Play has been one of the most important things for us, playing with friends but moreso as a family. Laughter. Movement, including dancing and swimming and running. Admittedly, these last few are some of the hardest for me, because I haven’t had the energy or the headspace, but doing it for the boys has benefited me just as much.
A couple days before Rob transitioned, he gave the boys a necklace like the one he wore, each having a pendant with with a different symbol. He explained that when they wore them, it would help them discover their superpower, and it always kept them connected to each other. Often I find the boys wearing their necklace when they want to feel close to him.
One last point that I wanted to mention around helping the boys move through their grief, was being open about mine. I openly grieved in front of them. Sometimes this looked like me crying or screaming into a pillow, and other times I was just distant and needed time alone. Even at their young age, they were very sensitive and aware, and would come and be with me when they sensed I was sad. I would explain I was really missing daddy and I needed to have a cry, or I was angry because it didn’t feel fair that he wasn’t with us anymore. Often Max would have his own release and we would hug and wait until it passed. I felt it was important for them to see it was ok to cry, to be mad and sad and everything in between, and that we would get through it together. But it was also really important that I reassured them that I was ok, that they weren’t responsible for taking care of me or holding my grief.

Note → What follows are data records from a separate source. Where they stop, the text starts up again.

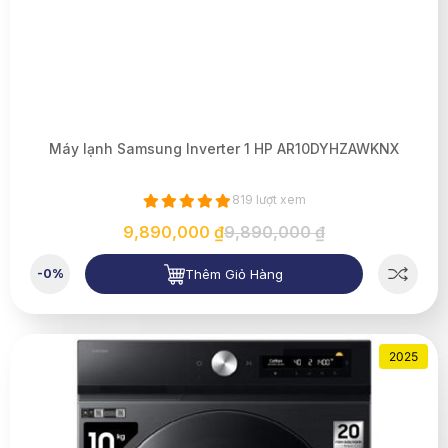
Máy lạnh Samsung Inverter 1 HP AR10DYHZAWKNX
819 lượt xem
9,890,000 ₫
9,890,000 ₫
Thêm Giỏ Hàng
-0%
2025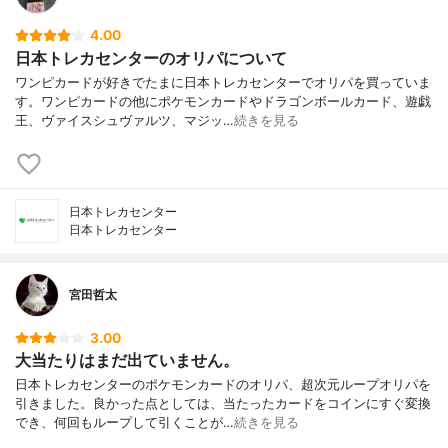
4.00
日本トレカセンターのオリパについて
ワンピカードが好きでたまに日本トレカセンターでオリパを買っていま
す。ワンピカードの他にポケモンカードやドラゴンボールカード、遊戯
王、ヴァイスシュヴァルツ、マジッ…
続きを見る
日本トレカセンター
日本トレカセンター
宮田哲太
3.00
大当たりはまだ出ていません。
日本トレカセンターのポケモンカードのオリパ、超次元ループオリパを
引きました。良かった点としては、当たったカードをコインにすぐ変換
でき、何回もループして引くことが…
続きを見る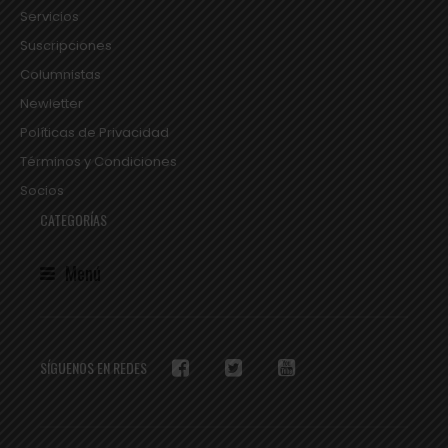
Servicios
Suscripciones
Columnistas
Newletter
Políticas de Privacidad
Términos y Condiciones
Socios
CATEGORÍAS
Menú
SÍGUENOS EN REDES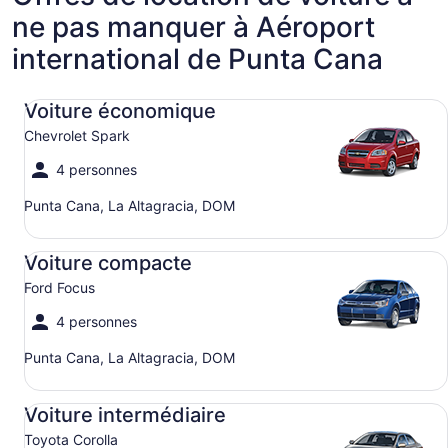
ne pas manquer à Aéroport
international de Punta Cana
Voiture économique Chevrolet Spark
Voiture économique
Chevrolet Spark
4 personnes
Punta Cana, La Altagracia, DOM
Voiture compacte Ford Focus
Voiture compacte
Ford Focus
4 personnes
Punta Cana, La Altagracia, DOM
Voiture intermédiaire Toyota Corolla
Voiture intermédiaire
Toyota Corolla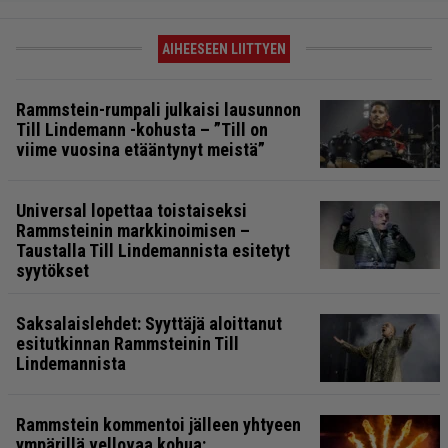
AIHEESEEN LIITTYEN
Rammstein-rumpali julkaisi lausunnon
Till Lindemann -kohusta – ”Till on
viime vuosina etääntynyt meistä”
Universal lopettaa toistaiseksi
Rammsteinin markkinoimisen –
Taustalla Till Lindemannista esitetyt
syytökset
Saksalaislehdet: Syyttäjä aloittanut
esitutkinnan Rammsteinin Till
Lindemannista
Rammstein kommentoi jälleen yhtyeen
ympärillä vellovaa kohua:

Max asked me to take him to all the places I went with Rob, so about 6 months after Rob transitioned, we went to Tulum. Known as an energy-vortex, the area is very spiritual, with a Mayan temple built right on the sea. The original name was Záma, which means sunrise, a sacred moment in the day. On the morning of my birthday, we collected flowers and palms to make a raft for some of Rob’s magic dust. We also spoke messages into some crystals, and buried them in the sand. This was a really emotional ceremony for us, but I feel it was especially important in that it was the beginning of us creating rituals that have been so important for our healing journey.
This beautiful collection of photos were taken by the loveliest Meluru Uruchurtu, whom I coincidentally met a couple days before ✨.